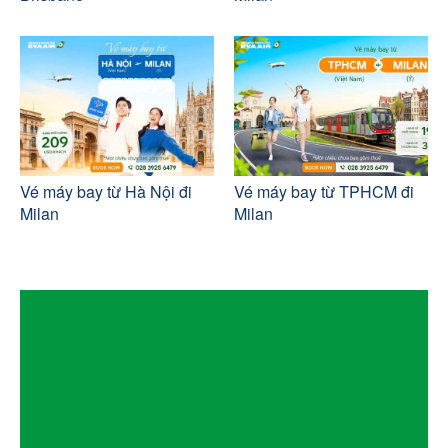
Vé máy bay từ Hà Nội đi
Vé máy bay từ TPHCM đi
Milan
Milan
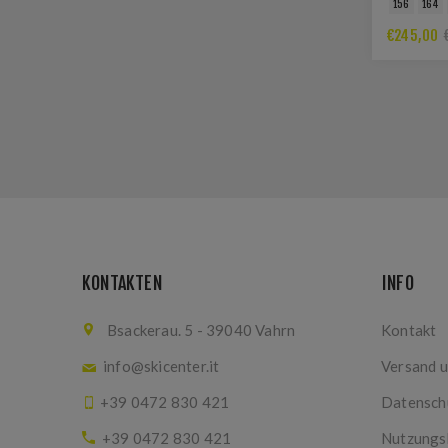
156
164
€245,00
KONTAKTEN
INFO
Bsackerau. 5 - 39040 Vahrn
Kontakt
info@skicenter.it
Versand 
+39 0472 830 421
Datensch
+39 0472 830 421
Nutzungs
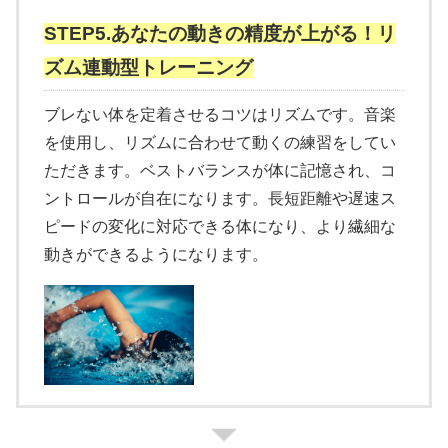
STEP5.あなたの動きの精度が上がる！リ
ズム連動型トレーニング
ブレない体を定着させるコツはリズムです。音楽
を使用し、リズムに合わせて動くの練習をしてい
ただきます。ベストバランスが体に記憶され、コ
ントロールが自在になります。長短距離や遅速ス
ピードの変化に対応できる体になり、より繊細な
動きができるようになります。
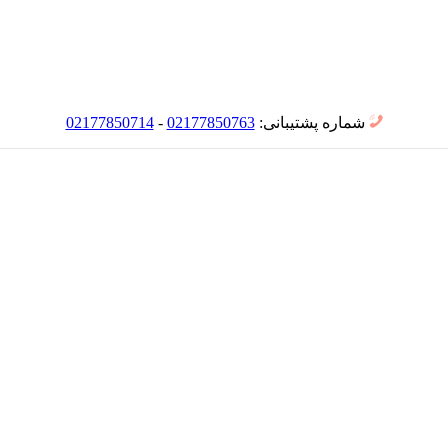
شماره پشتیبانی:
02177850763
-
02177850714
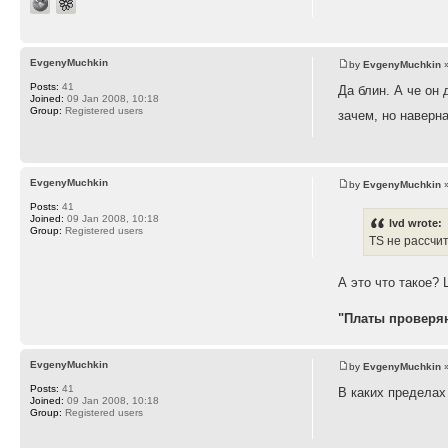
EvgenyMuchkin
by
EvgenyMuchkin
»
Posts:
41
Да блин. А че он 
Joined:
09 Jan 2008, 10:18
Group:
Registered users
зачем, но наверн
EvgenyMuchkin
by
EvgenyMuchkin
»
Posts:
41
Joined:
09 Jan 2008, 10:18
lvd wrote:
Group:
Registered users
TS не рассчи
А это что такое? 
"Платы проверяю
EvgenyMuchkin
by
EvgenyMuchkin
»
Posts:
41
В каких пределах
Joined:
09 Jan 2008, 10:18
Group:
Registered users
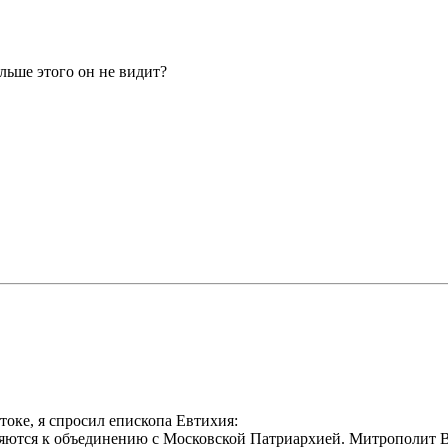
льше этого он не видит?
оке, я спросил епископа Евтихия:
яются к объединению с Московской Патриархией. Митрополит Ви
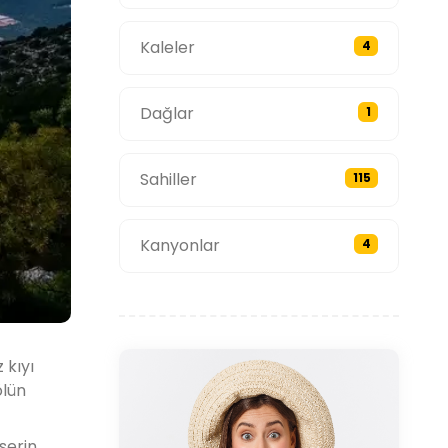
Kaleler
4
Dağlar
1
Sahiller
115
Kanyonlar
4
 kıyı
ölün
serin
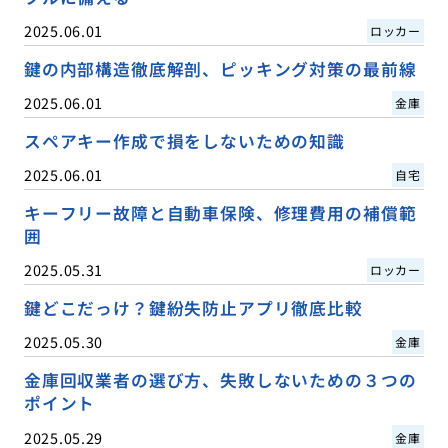
2025.06.01
ロッカー
鍵の内部構造徹底解剖、ピッキング対策の最前線
2025.06.01
金庫
スペアキー作成で損をしないための知識
2025.06.01
自宅
キーフリー故障と自動車保険、修理費用の補償範
囲
2025.05.31
ロッカー
鍵どこだっけ？鍵紛失防止アプリ徹底比較
2025.05.30
金庫
金庫回収業者の選び方、失敗しないための３つの
ポイント
2025.05.29
金庫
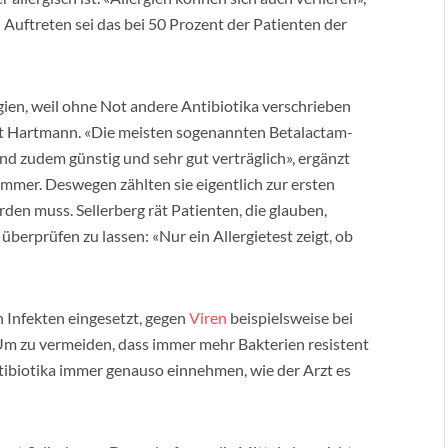
Auftreten sei das bei 50 Prozent der Patienten der
ien, weil ohne Not andere Antibiotika verschrieben
nt Hartmann. «Die meisten sogenannten Betalactam-
sind zudem günstig und sehr gut verträglich», ergänzt
mer. Deswegen zählten sie eigentlich zur ersten
en muss. Sellerberg rät Patienten, die glauben,
 überprüfen zu lassen: «Nur ein Allergietest zeigt, ob
n Infekten eingesetzt, gegen
Viren
beispielsweise bei
 Um zu vermeiden, dass immer mehr Bakterien resistent
ntibiotika immer genauso einnehmen, wie der Arzt es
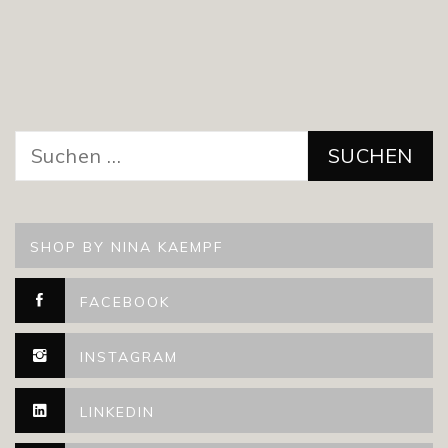
Suchen
nach:
SHOP BY NINA KAEMPF
FACEBOOK
INSTAGRAM
LINKEDIN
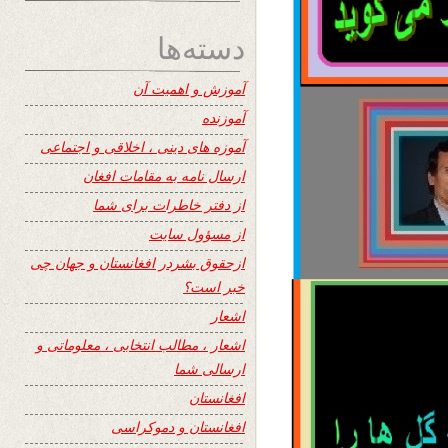
دسته‌ها
آموزش و اهمیت آن
آموزنده
آموزه های دینی ، اخلاقی و اجتماعی
ارسال نامه به مقامات افغان
از دفتر خاطرات برای شما
از مسؤول سایت
ازحقوق بشردر افغانستان و جهان چی
خبر است؟
اشعار
اشعار ، مطالب انتخابی ، معلوماتی و
ارسالی شما
افغانستان
افغانستان و دموکراسی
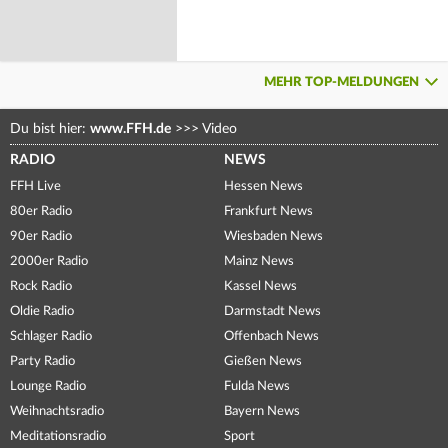
MEHR TOP-MELDUNGEN
Du bist hier:
www.FFH.de
>>>
Video
RADIO
NEWS
FFH Live
Hessen News
80er Radio
Frankfurt News
90er Radio
Wiesbaden News
2000er Radio
Mainz News
Rock Radio
Kassel News
Oldie Radio
Darmstadt News
Schlager Radio
Offenbach News
Party Radio
Gießen News
Lounge Radio
Fulda News
Weihnachtsradio
Bayern News
Meditationsradio
Sport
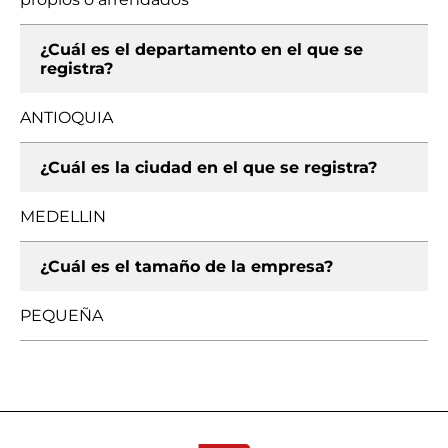
¿Cuál es el departamento en el que se
registra?
ANTIOQUIA
¿Cuál es la ciudad en el que se registra?
MEDELLIN
¿Cuál es el tamaño de la empresa?
PEQUEÑA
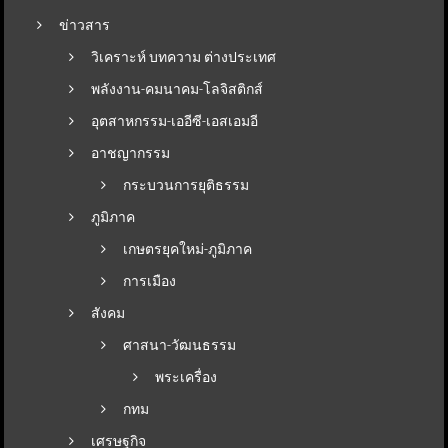
ข่าวสาร
วิเคราะห์ บทความ ต่างประเทศ
พลังงาน-คมนาคม-โลจิสติกส์
อุตสาหกรรม-เออีซี-เอสเอมอี
อาชญากรรม
กระบวนการยุติธรรม
ภูมิภาค
เกษตรยุคใหม่-ภูมิภาค
การเมือง
สังคม
ศาสนา-วัฒนธรรม
พระเครื่อง
กทม
เศรษฐกิจ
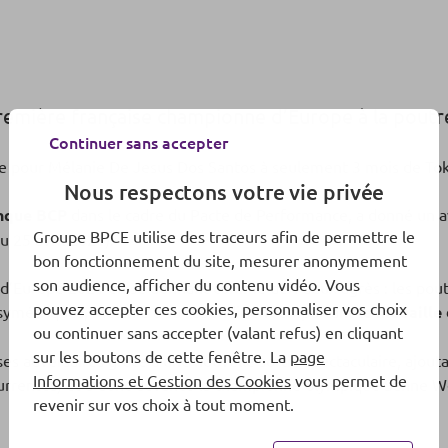
remière française championne d’Europe à la poutre
Continuer sans accepter
e pour Mélanie De Jesus Dos Santos à seulement 3 mois de To
Nous respectons votre vie privée
anque BCP
dans le cadre du Pacte de Performance, a donné un av
Groupe BPCE utilise des traceurs afin de permettre le
 25 avril 2021).
bon fonctionnement du site, mesurer anonymement
son audience, afficher du contenu vidéo. Vous
 d’Europe 2021 en se donnant comme défi deux agrès : les pout
pouvez accepter ces cookies, personnaliser vos choix
symétriques, Mélanie a su rebondir en remportant
la médaille 
ou continuer sans accepter (valant refus) en cliquant
sur les boutons de cette fenêtre. La
page
es adversaires grâce à une nouvelle sortie spectaculaire, ajout
Informations et Gestion des Cookies
vous permet de
ncurrentes) et a donc devancé la championne olympique Sanne We
revenir sur vos choix à tout moment.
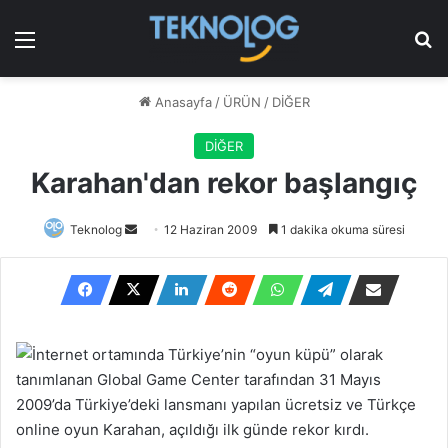
Menü
Ar
Anasayfa
/
ÜRÜN
/
DİĞER
DİĞER
Karahan'dan rekor başlangıç
Bir
Teknolog
12 Haziran 2009
1 dakika okuma süresi
e-
posta
göndermek
İnternet ortamında Türkiye’nin “oyun küpü” olarak
tanımlanan Global Game Center tarafından 31 Mayıs
2009’da Türkiye’deki lansmanı yapılan ücretsiz ve Türkçe
online oyun Karahan, açıldığı ilk günde rekor kırdı.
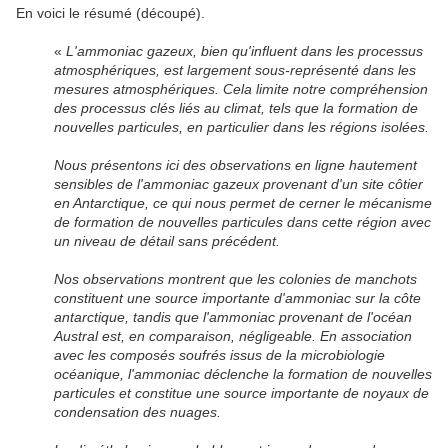
En voici le résumé (découpé).
«
L'ammoniac gazeux, bien qu'influent dans les processus
atmosphériques, est largement sous-représenté dans les
mesures atmosphériques. Cela limite notre compréhension
des processus clés liés au climat, tels que la formation de
nouvelles particules, en particulier dans les régions isolées.
Nous présentons ici des observations en ligne hautement
sensibles de l'ammoniac gazeux provenant d'un site côtier
en Antarctique, ce qui nous permet de cerner le mécanisme
de formation de nouvelles particules dans cette région avec
un niveau de détail sans précédent.
Nos observations montrent que les colonies de manchots
constituent une source importante d'ammoniac sur la côte
antarctique, tandis que l'ammoniac provenant de l'océan
Austral est, en comparaison, négligeable. En association
avec les composés soufrés issus de la microbiologie
océanique, l'ammoniac déclenche la formation de nouvelles
particules et constitue une source importante de noyaux de
condensation des nuages.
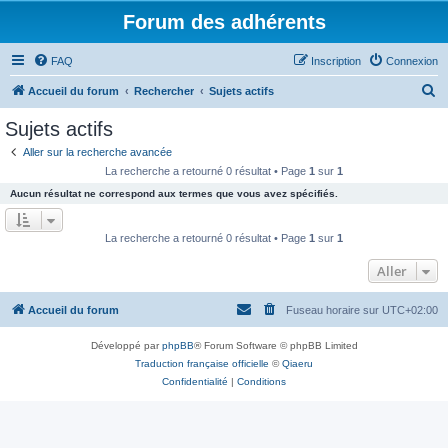
Forum des adhérents
FAQ
Inscription
Connexion
R
Accueil du forum
Rechercher
Sujets actifs
e
Sujets actifs
c
Aller sur la recherche avancée
h
La recherche a retourné 0 résultat • Page
1
sur
1
e
Aucun résultat ne correspond aux termes que vous avez spécifiés.
r
c
La recherche a retourné 0 résultat • Page
1
sur
1
h
Aller
e
r
Accueil du forum
Fuseau horaire sur
UTC+02:00
Développé par
phpBB
® Forum Software © phpBB Limited
Traduction française officielle
©
Qiaeru
Confidentialité
|
Conditions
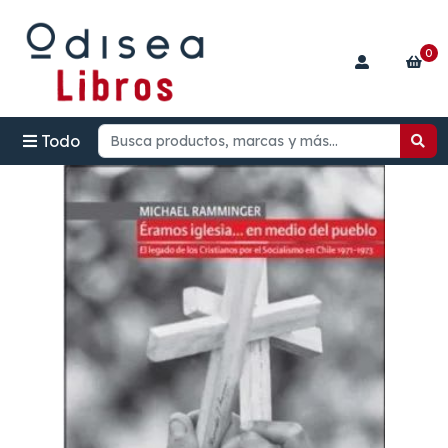
0
Todo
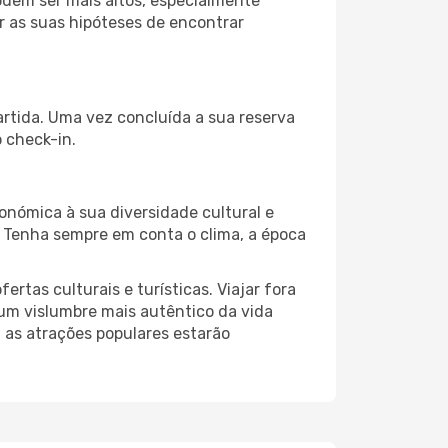
odem ser mais altos, especialmente
r as suas hipóteses de encontrar
artida. Uma vez concluída a sua reserva
 check-in.
onómica à sua diversidade cultural e
. Tenha sempre em conta o clima, a época
as culturais e turísticas. Viajar fora
um vislumbre mais autêntico da vida
, as atrações populares estarão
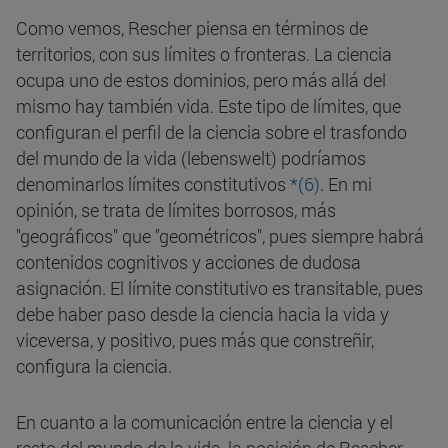
Como vemos, Rescher piensa en términos de
territorios, con sus límites o fronteras. La ciencia
ocupa uno de estos dominios, pero más allá del
mismo hay también vida. Este tipo de límites, que
configuran el perfil de la ciencia sobre el trasfondo
del mundo de la vida (lebenswelt) podríamos
denominarlos límites constitutivos
*(6)
. En mi
opinión, se trata de límites borrosos, más
"geográficos" que "geométricos", pues siempre habrá
contenidos cognitivos y acciones de dudosa
asignación. El límite constitutivo es transitable, pues
debe haber paso desde la ciencia hacia la vida y
viceversa, y positivo, pues más que constreñir,
configura la ciencia.
En cuanto a la comunicación entre la ciencia y el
□ □ □ □
» **WORK ORDER**:
Change each "Registered users" to "Members" throughout the text of all the material above, and leave every other part of the text the same. Don't include the pictures in your answer.

» **EXERCISE ANSWER**:
Vé máy bay từ Hà Nội đi
Vé máy bay từ TPHCM đi
Milan
Milan
156
164
€245,00
KONTAKTEN
INFO
Bsackerau. 5 - 39040 Vahrn
Kontakt
info@skicenter.it
Versand 
+39 0472 830 421
Datensch
+39 0472 830 421
Nutzungs
STEP5.あなたの動きの精度が上がる！リ
ズム連動型トレーニング
ブレない体を定着させるコツはリズムです。音楽
を使用し、リズムに合わせて動くの練習をしてい
ただきます。ベストバランスが体に記憶され、コ
ントロールが自在になります。長短距離や遅速ス
ピードの変化に対応できる体になり、より繊細な
動きができるようになります。
شماره پشتیبانی:
02177850763
-
02177850714
EvgenyMuchkin
by
EvgenyMuchkin
»
Posts:
41
Да блин. А че он 
Joined:
09 Jan 2008, 10:18
Group:
Members
зачем, но наверн
EvgenyMuchkin
by
EvgenyMuchkin
»
Posts:
41
Joined:
09 Jan 2008, 10:18
lvd wrote:
Group:
Members
TS не рассчи
А это что такое? 
"Платы проверяю
EvgenyMuchkin
by
EvgenyMuchkin
»
Posts:
41
В каких пределах
Joined:
09 Jan 2008, 10:18
Group:
Members
льше этого он не видит?
оке, я спросил епископа Евтихия:
яются к объединению с Московской Патриархией. Митрополит Ви
Kaleler
4
Dağlar
1
Sahiller
115
Kanyonlar
4
 kıyı
ölün
serin
2025.06.01
ロッカー
鍵の内部構造徹底解剖、ピッキング対策の最前線
2025.06.01
金庫
スペアキー作成で損をしないための知識
2025.06.01
自宅
キーフリー故障と自動車保険、修理費用の補償範
囲
2025.05.31
ロッカー
鍵どこだっけ？鍵紛失防止アプリ徹底比較
2025.05.30
金庫
金庫回収業者の選び方、失敗しないための３つの
ポイント
2025.05.29
金庫
Auftreten sei das bei 50 Prozent der Patienten der
ien, weil ohne Not andere Antibiotika verschrieben
nt Hartmann. «Die meisten sogenannten Betalactam-
sind zudem günstig und sehr gut verträglich», ergänzt
mer. Deswegen zählten sie eigentlich zur ersten
en muss. Sellerberg rät Patienten, die glauben,
 überprüfen zu lassen: «Nur ein Allergietest zeigt, ob
n Infekten eingesetzt, gegen
Viren
beispielsweise bei
 Um zu vermeiden, dass immer mehr Bakterien resistent
ntibiotika immer genauso einnehmen, wie der Arzt es
Suchen
nach:
SHOP BY NINA KAEMPF
FACEBOOK
INSTAGRAM
LINKEDIN
دسته‌ها
آموزش و اهمیت آن
آموزنده
آموزه های دینی ، اخلاقی و اجتماعی
ارسال نامه به مقامات افغان
از دفتر خاطرات برای شما
از مسؤول سایت
ازحقوق بشردر افغانستان و جهان چی
خبر است؟
اشعار
اشعار ، مطالب انتخابی ، معلوماتی و
ارسالی شما
افغانستان
افغانستان و دموکراسی
MEHR TOP-MELDUNGEN
Du bist hier:
www.FFH.de
>>>
Video
RADIO
NEWS
FFH Live
Hessen News
80er Radio
Frankfurt News
90er Radio
Wiesbaden News
2000er Radio
Mainz News
Rock Radio
Kassel News
Oldie Radio
Darmstadt News
Schlager Radio
Offenbach News
Party Radio
Gießen News
Lounge Radio
Fulda News
Weihnachtsradio
Bayern News
Meditationsradio
Sport
¿Cuál es el departamento en el que se
registra?
ANTIOQUIA
¿Cuál es la ciudad en el que se registra?
MEDELLIN
¿Cuál es el tamaño de la empresa?
PEQUEÑA
ข่าวสาร
วิเคราะห์ บทความ ต่างประเทศ
พลังงาน-คมนาคม-โลจิสติกส์
อุตสาหกรรม-เออีซี-เอสเอมอี
อาชญากรรม
กระบวนการยุติธรรม
ภูมิภาค
เกษตรยุคใหม่-ภูมิภาค
การเมือง
สังคม
ศาสนา-วัฒนธรรม
พระเครื่อง
กทม
เศรษฐกิจ
remière française championne d’Europe à la poutre
Continuer sans accepter
e pour Mélanie De Jesus Dos Santos à seulement 3 mois de To
Nous respectons votre vie privée
anque BCP
dans le cadre du Pacte de Performance, a donné un av
Groupe BPCE utilise des traceurs afin de permettre le
 25 avril 2021).
bon fonctionnement du site, mesurer anonymement
son audience, afficher du contenu vidéo. Vous
 d’Europe 2021 en se donnant comme défi deux agrès : les pout
pouvez accepter ces cookies, personnaliser vos choix
symétriques, Mélanie a su rebondir en remportant
la médaille 
ou continuer sans accepter (valant refus) en cliquant
sur les boutons de cette fenêtre. La
page
es adversaires grâce à une nouvelle sortie spectaculaire, ajout
Informations et Gestion des Cookies
vous permet de
ncurrentes) et a donc devancé la championne olympique Sanne We
revenir sur vos choix à tout moment.
Menü
Ar
Anasayfa
/
ÜRÜN
/
DİĞER
DİĞER
Karahan'dan rekor başlangıç
Bir
Teknolog
12 Haziran 2009
1 dakika okuma süresi
e-
posta
göndermek
İnternet ortamında Türkiye’nin “oyun küpü” olarak
tanımlanan Global Game Center tarafından 31 Mayıs
2009’da Türkiye’deki lansmanı yapılan ücretsiz ve Türkçe
online oyun Karahan, açıldığı ilk günde rekor kırdı.
En voici le résumé (découpé).
«
L'ammoniac gazeux, bien qu'influent dans les processus
atmosphériques, est largement sous-représenté dans les
mesures atmosphériques. Cela limite notre compréhension
des processus clés liés au climat, tels que la formation de
nouvelles particules, en particulier dans les régions isolées.
Nous présentons ici des observations en ligne hautement
sensibles de l'ammoniac gazeux provenant d'un site côtier
en Antarctique, ce qui nous permet de cerner le mécanisme
de formation de nouvelles particules dans cette région avec
un niveau de détail sans précédent.
Nos observations montrent que les colonies de manchots
constituent une source importante d'ammoniac sur la côte
antarctique, tandis que l'ammoniac provenant de l'océan
Austral est, en comparaison, négligeable. En association
avec les composés soufrés issus de la microbiologie
océanique, l'ammoniac déclenche la formation de nouvelles
particules et constitue une source importante de noyaux de
condensation des nuages.
Forum des adhérents
FAQ
Inscription
Connexion
R
Accueil du forum
Rechercher
Sujets actifs
e
Sujets actifs
c
Aller sur la recherche avancée
h
La recherche a retourné 0 résultat • Page
1
sur
1
e
Aucun résultat ne correspond aux termes que vous avez spécifiés.
r
c
La recherche a retourné 0 résultat • Page
1
sur
1
h
Aller
e
r
Accueil du forum
Fuseau horaire sur
UTC+02:00
Développé par
phpBB
® Forum Software © phpBB Limited
Traduction française officielle
©
Qiaeru
Confidentialité
|
Conditions
0
Todo
odem ser mais altos, especialmente
r as suas hipóteses de encontrar
artida. Uma vez concluída a sua reserva
 check-in.
onómica à sua diversidade cultural e
. Tenha sempre em conta o clima, a época
as culturais e turísticas. Viajar fora
um vislumbre mais autêntico da vida
, as atrações populares estarão
Como vemos, Rescher piensa en términos de
territorios, con sus límites o fronteras. La ciencia
ocupa uno de estos dominios, pero más allá del
mismo hay también vida. Este tipo de límites, que
configuran el perfil de la ciencia sobre el trasfondo
del mundo de la vida (lebenswelt) podríamos
denominarlos límites constitutivos
*(6)
. En mi
opinión, se trata de límites borrosos, más
"geográficos" que "geométricos", pues siempre habrá
contenidos cognitivos y acciones de dudosa
asignación. El límite constitutivo es transitable, pues
debe haber paso desde la ciencia hacia la vida y
viceversa, y positivo, pues más que constreñir,
configura la ciencia.
En cuanto a la comunicación entre la ciencia y el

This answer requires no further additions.